En cumul sur les dix premiers mois de l’année, 830 000 mâles polonais ont été abattus (+27 000 têtes, soit +3% /2017 et +18% /2016). En volume, la croissance est plus marquée (+11 000 téc, soit +4% /2017 et +21% /2016). Ces hausses sont cependant moins fortes que ce que laissait envisager le 1er semestre.

Dans ce contexte, les cours des JB peinent à progresser. Sur les quatre semaines de décembre, les cotations des JB R et O étaient stables et atteignaient respectivement 3,33 et 3,24 €/kg éc en semaine 52 (-5% et -4% /2017).

Bien que pas encore visible dans les statistiques douanières arrêtées à septembre, une des explications à ces prix dégradés en fin d’année pourrait être la dépréciation de la livre turque alors que la Turquie est devenue un débouché relativement important pour la viande réfrigérée polonaise. Par ailleurs, les exportations polonaises ont été globalement ralenties sur les 9 premiers mois de 2018 en raison de la renationalisation de certains marchés d’Europe de l’Ouest, de la concurrence des viandes sud-américaines sur le marché européen et de la hausse de la production abattue en Espagne. Cumulées sur 9 mois, les exportations polonaises de viande bovine réfrigérée et congelée ont atteint 335 000 téc, soit -1% /2017 et +13% /2016. Les exportations vers les principaux clients européens reculent, que ce soit en Italie (61 000 téc soit -11% /2017), en Allemagne (43 000 téc soit -11% /2017), en Espagne (26 000 téc soit -5% /2017) ou aux Pays-Bas (25 500 téc soit -20% /2017).

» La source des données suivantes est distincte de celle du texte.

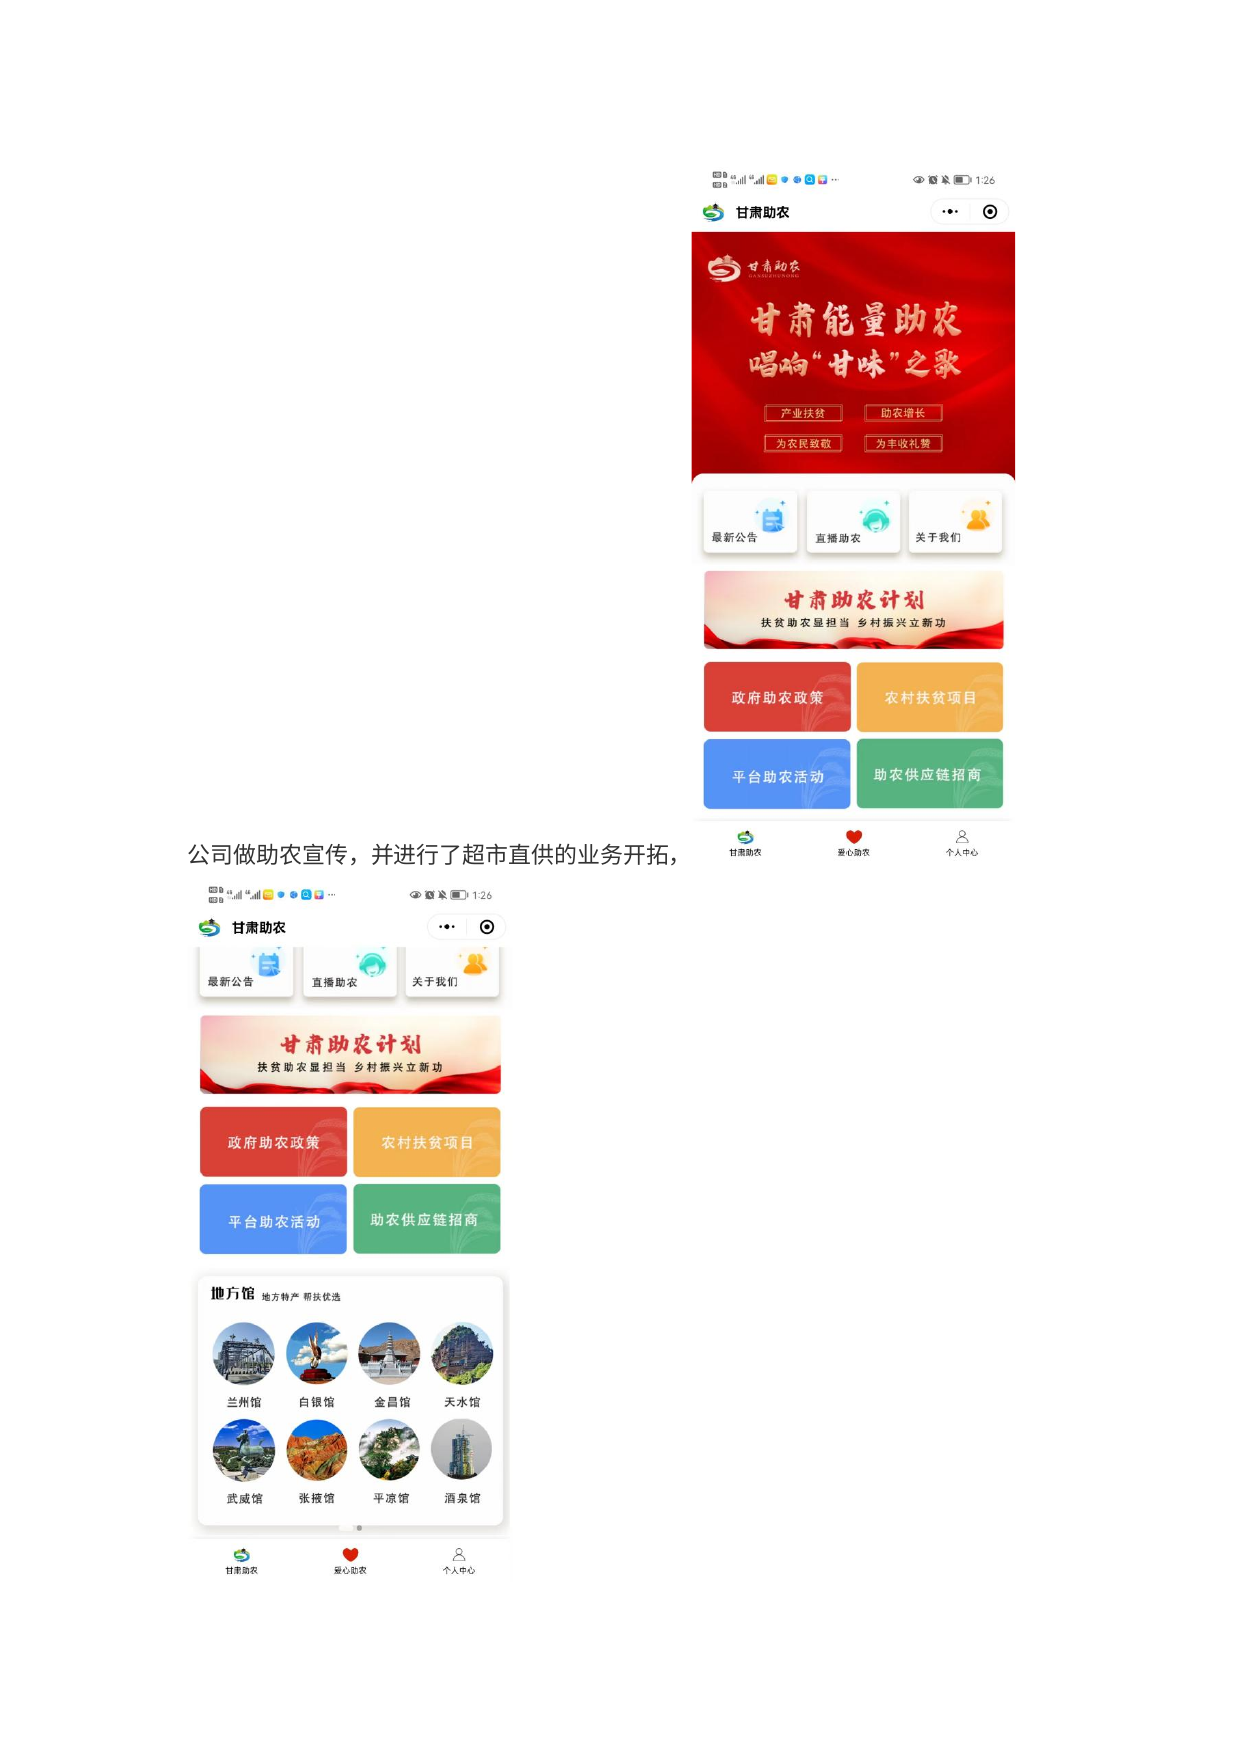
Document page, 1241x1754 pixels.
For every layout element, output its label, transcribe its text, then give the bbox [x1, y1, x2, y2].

picture [691, 162, 1016, 864]
text 目前国内移动手机app应用开发市场没有具体的规划，用户对于app开发需求也不明朗。能懂开发手机app应用软件的重要性的公司不多，懂的那些都已经拥有自己制定的手机app了。由于现在市场上手机app客户端开发的公司数量多，但是直接有实力的公司却不多。目前，整个移动APP开发 市场是参差不齐的。主要是由于大型的APP开发公司比较少，而且很多小的APP开发公司的开发技术又不是很专业，技术方面还满足不了目前移动软件开发需求者的需求。所以经团队讨论过后，决定先依托微信小小程序来进行业务开展，经过调查发现大部分瓜农的销售途径为微信，立足于此，团队尝试深入私域流量，已申请注册微信小程序“甘肃助农”依托兰州拍客文化有限公司做助农宣传，并进行了超市直供的业务开拓， [187, 162, 1053, 1592]
picture [187, 877, 513, 1582]
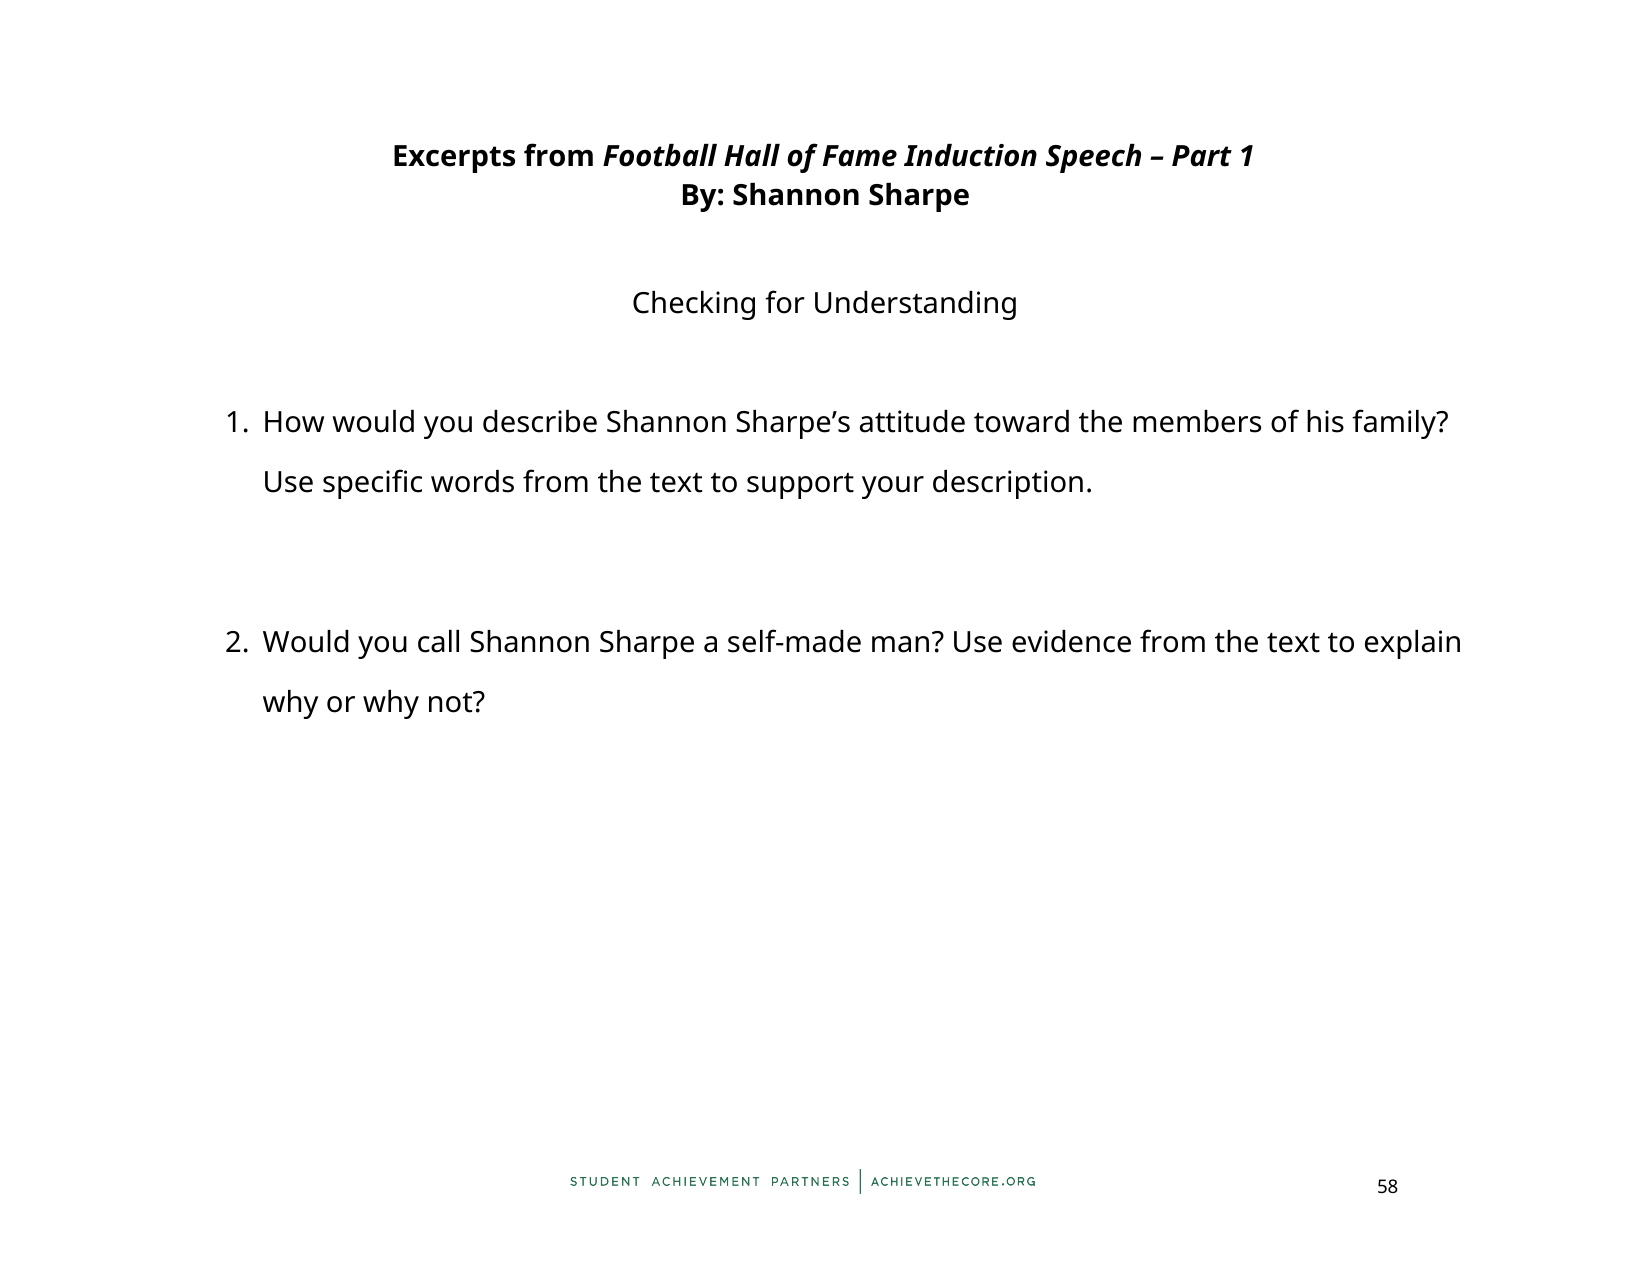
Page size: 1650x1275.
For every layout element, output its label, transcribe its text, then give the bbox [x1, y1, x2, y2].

text By: Shannon Sharpe [150, 175, 1500, 214]
list How would you describe Shannon Sharpe’s attitude toward the members of his family? Use specific words from the text to support your description. [225, 402, 1500, 501]
text Checking for Understanding [150, 282, 1500, 322]
picture [570, 1169, 1035, 1194]
text Excerpts from Football Hall of Fame Induction Speech – Part 1 [150, 135, 1500, 175]
list Would you call Shannon Sharpe a self-made man? Use evidence from the text to explain why or why not? [225, 622, 1500, 721]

Elles ont en revanche progressé vers le Royaume-Uni (17 000 téc soit +5% /2017), vers les autres destinations communautaires (103 000 téc soit +4% /2017) et vers la Turquie (32 000 téc soit x4 /2017). En septembre, dernier mois dont les statistiques sont disponibles, le débouché turc était toujours important et les envois toujours conséquents.

Espagne : le marché subit le contrecoup de la crise monétaire turque

En Espagne, les cours des jeunes bovins sont désormais sensiblement touchés par les effets collatéraux de la crise monétaire turque. La cotation du JB R a été supérieure à 3,80 €/kg éc pendant plus d’un an (de septembre 2017 à septembre 2018), grâce à l’ouverture du marché turc aux JB vifs finis (voir article maigre). Avec la réduction de ce débouché, la tendance est désormais à la baisse marquée des cours. La cotation du JB R atteignait 3,73 €/kg de carcasse en semaine 50, soit 28 centimes de moins qu’il y a un an (-7% /2017).

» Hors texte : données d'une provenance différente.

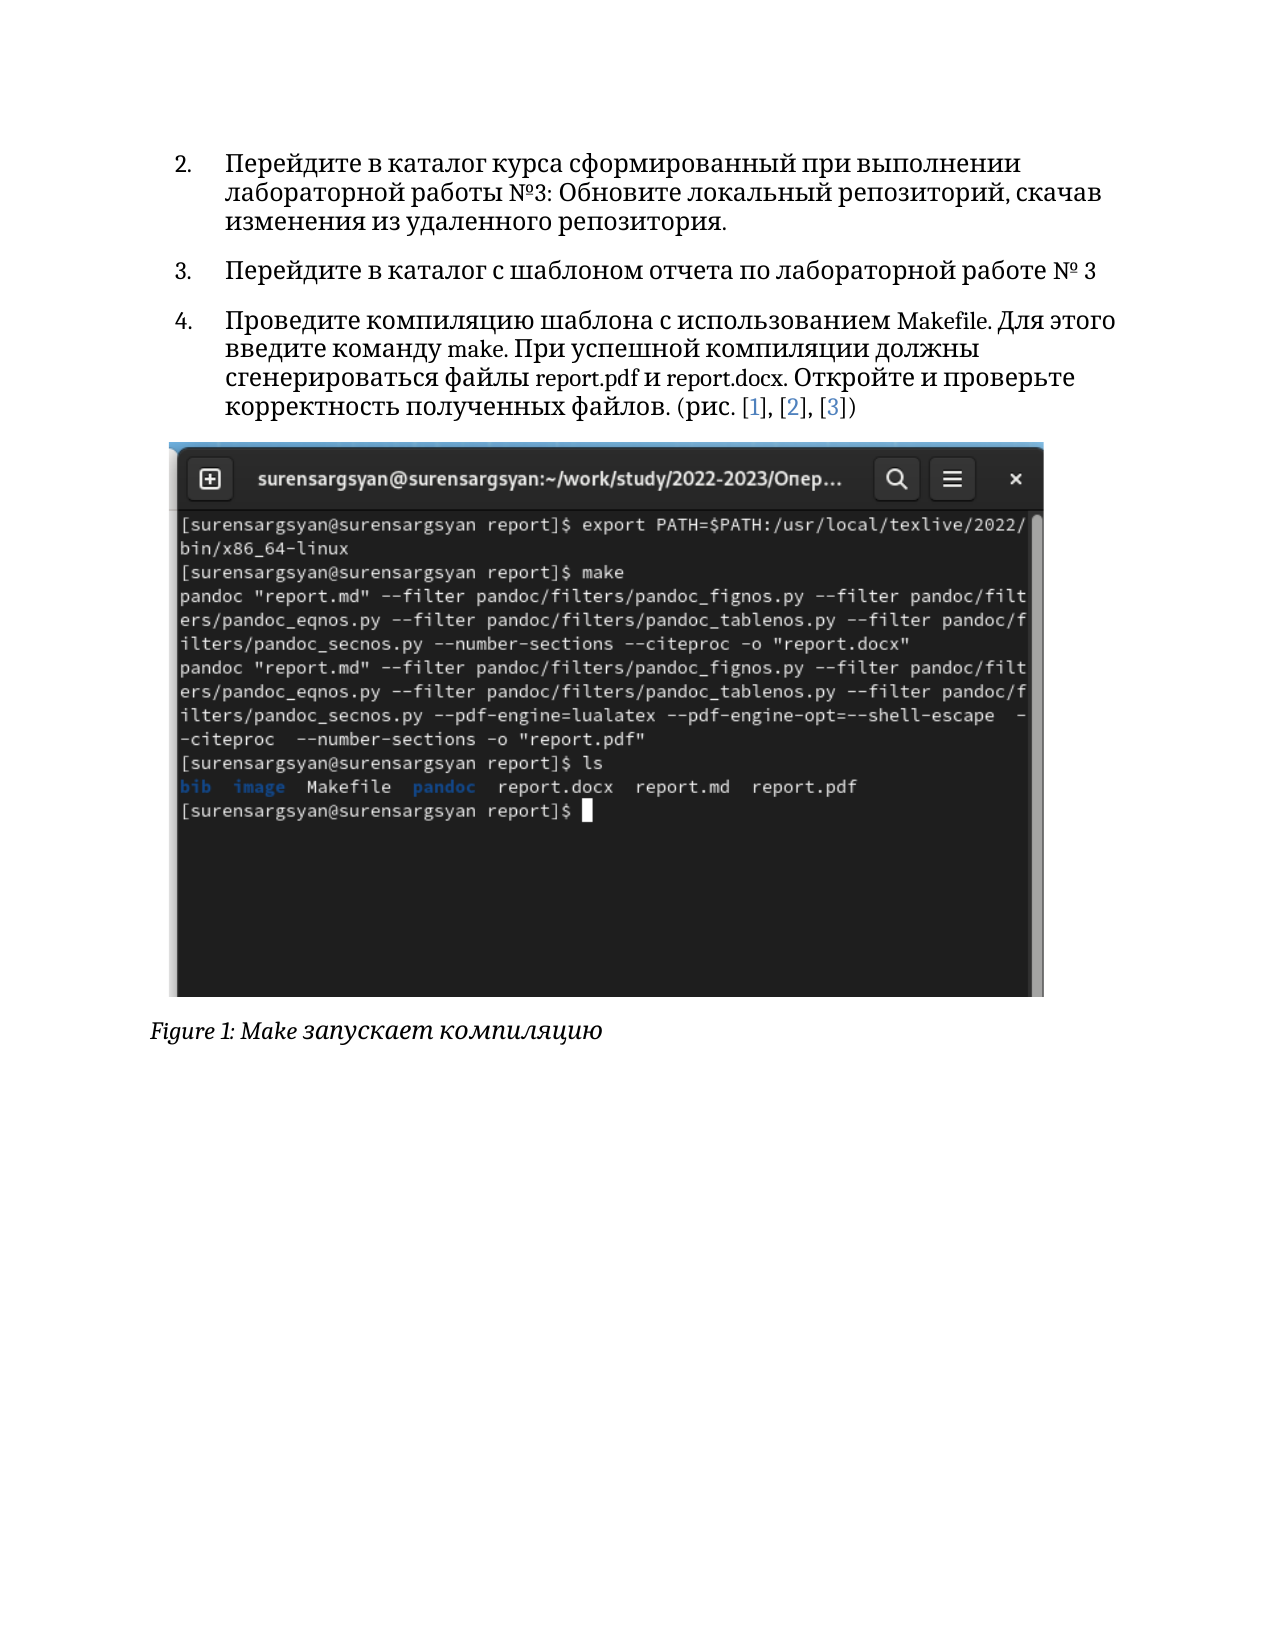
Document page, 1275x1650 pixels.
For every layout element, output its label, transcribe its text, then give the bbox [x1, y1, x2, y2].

text Figure 1: Make запускает компиляцию [150, 1017, 1125, 1046]
list Перейдите в каталог с шаблоном отчета по лабораторной работе № 3 [175, 257, 1125, 286]
list Перейдите в каталог курса сформированный при выполнении лабораторной работы №3: Обновите локальный репозиторий, скачав изменения из удаленного репозитория. [175, 150, 1125, 236]
picture [168, 442, 1044, 997]
list Проведите компиляцию шаблона с использованием Makefile. Для этого введите команду make. При успешной компиляции должны сгенерироваться файлы report.pdf и report.docx. Откройте и проверьте корректность полученных файлов. (рис. [1], [2], [3]) [175, 307, 1125, 422]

Après trois années dynamiques avec des volumes d’exportation de viande bovine réfrigérée et congelée en croissance, la situation est désormais plus contrastée en 2018. La concurrence de l’exportation de JB finis vers la Turquie a joué à plein. Sur les 9 premiers mois de l’année, les exportations espagnoles de viande bovine avaient globalement reculé de 16 500 téc (-11% /2017) pour atteindre 132 000 téc.

Les envois intra-communautaires ont diminué sur la même période de 13 000 téc (-10% /2017), notamment sur les principales destinations (Portugal, France, Pays-Bas, Italie). Côté pays-tiers, le constat est le même. Les envois vers le principal client qu’est l’Algérie ont diminué de 1 200 téc (-11% /2017).

Les JB non exportés vers la Turquie doivent maintenant trouver leur place dans un marché communautaire peu porteur, mais la compétitivité de la viande espagnole devrait fournir des marges de manœuvre aux exportateurs.